=== Given data ===
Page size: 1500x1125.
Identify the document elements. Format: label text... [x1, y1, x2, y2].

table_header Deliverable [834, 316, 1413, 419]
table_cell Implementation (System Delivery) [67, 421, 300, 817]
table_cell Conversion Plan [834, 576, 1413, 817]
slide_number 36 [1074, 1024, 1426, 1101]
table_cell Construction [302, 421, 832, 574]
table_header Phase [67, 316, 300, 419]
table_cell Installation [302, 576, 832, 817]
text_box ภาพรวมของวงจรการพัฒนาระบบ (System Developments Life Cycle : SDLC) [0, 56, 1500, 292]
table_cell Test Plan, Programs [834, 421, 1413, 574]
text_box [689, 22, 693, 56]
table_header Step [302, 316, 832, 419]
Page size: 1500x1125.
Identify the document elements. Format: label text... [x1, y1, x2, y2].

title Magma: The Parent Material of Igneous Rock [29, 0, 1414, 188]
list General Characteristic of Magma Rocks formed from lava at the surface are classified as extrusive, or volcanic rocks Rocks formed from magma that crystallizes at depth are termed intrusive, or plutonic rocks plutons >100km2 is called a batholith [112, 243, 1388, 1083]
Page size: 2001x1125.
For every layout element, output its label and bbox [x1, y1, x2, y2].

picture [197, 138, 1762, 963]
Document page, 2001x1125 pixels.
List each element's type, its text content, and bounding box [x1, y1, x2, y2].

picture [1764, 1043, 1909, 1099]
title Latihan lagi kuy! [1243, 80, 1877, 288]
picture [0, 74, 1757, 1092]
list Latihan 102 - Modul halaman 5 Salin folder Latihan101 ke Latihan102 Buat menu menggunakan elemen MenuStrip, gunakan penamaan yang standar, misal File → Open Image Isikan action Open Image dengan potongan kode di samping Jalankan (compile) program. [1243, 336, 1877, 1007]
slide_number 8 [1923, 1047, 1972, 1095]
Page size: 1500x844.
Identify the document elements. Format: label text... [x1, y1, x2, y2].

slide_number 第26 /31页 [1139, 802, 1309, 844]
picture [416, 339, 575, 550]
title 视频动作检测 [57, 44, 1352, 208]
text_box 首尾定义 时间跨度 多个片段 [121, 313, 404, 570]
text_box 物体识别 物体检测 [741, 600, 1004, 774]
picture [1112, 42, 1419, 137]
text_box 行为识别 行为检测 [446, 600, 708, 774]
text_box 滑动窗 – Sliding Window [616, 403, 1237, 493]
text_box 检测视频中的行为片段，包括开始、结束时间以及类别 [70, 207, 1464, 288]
===
## Exercise prompt:
Please print the whole of the material verbatim.

## Response to the exercise:
Page size: 1500x1125.
Identify the document elements. Format: label text... [x1, y1, x2, y2].

table_header Deliverable [834, 316, 1413, 419]
table_cell Implementation (System Delivery) [67, 421, 300, 817]
table_cell Conversion Plan [834, 576, 1413, 817]
slide_number 36 [1074, 1024, 1426, 1101]
table_cell Construction [302, 421, 832, 574]
table_header Phase [67, 316, 300, 419]
table_cell Installation [302, 576, 832, 817]
text_box ภาพรวมของวงจรการพัฒนาระบบ (System Developments Life Cycle : SDLC) [0, 56, 1500, 292]
table_cell Test Plan, Programs [834, 421, 1413, 574]
text_box [689, 22, 693, 56]
table_header Step [302, 316, 832, 419]
Page size: 1500x1125.
Identify the document elements. Format: label text... [x1, y1, x2, y2].

title Magma: The Parent Material of Igneous Rock [29, 0, 1414, 188]
list General Characteristic of Magma Rocks formed from lava at the surface are classified as extrusive, or volcanic rocks Rocks formed from magma that crystallizes at depth are termed intrusive, or plutonic rocks plutons >100km2 is called a batholith [112, 243, 1388, 1083]
Page size: 2001x1125.
For every layout element, output its label and bbox [x1, y1, x2, y2].

picture [197, 138, 1762, 963]
Document page, 2001x1125 pixels.
List each element's type, its text content, and bounding box [x1, y1, x2, y2].

picture [1764, 1043, 1909, 1099]
title Latihan lagi kuy! [1243, 80, 1877, 288]
picture [0, 74, 1757, 1092]
list Latihan 102 - Modul halaman 5 Salin folder Latihan101 ke Latihan102 Buat menu menggunakan elemen MenuStrip, gunakan penamaan yang standar, misal File → Open Image Isikan action Open Image dengan potongan kode di samping Jalankan (compile) program. [1243, 336, 1877, 1007]
slide_number 8 [1923, 1047, 1972, 1095]
Page size: 1500x844.
Identify the document elements. Format: label text... [x1, y1, x2, y2].

slide_number 第26 /31页 [1139, 802, 1309, 844]
picture [416, 339, 575, 550]
title 视频动作检测 [57, 44, 1352, 208]
text_box 首尾定义 时间跨度 多个片段 [121, 313, 404, 570]
text_box 物体识别 物体检测 [741, 600, 1004, 774]
picture [1112, 42, 1419, 137]
text_box 行为识别 行为检测 [446, 600, 708, 774]
text_box 滑动窗 – Sliding Window [616, 403, 1237, 493]
text_box 检测视频中的行为片段，包括开始、结束时间以及类别 [70, 207, 1464, 288]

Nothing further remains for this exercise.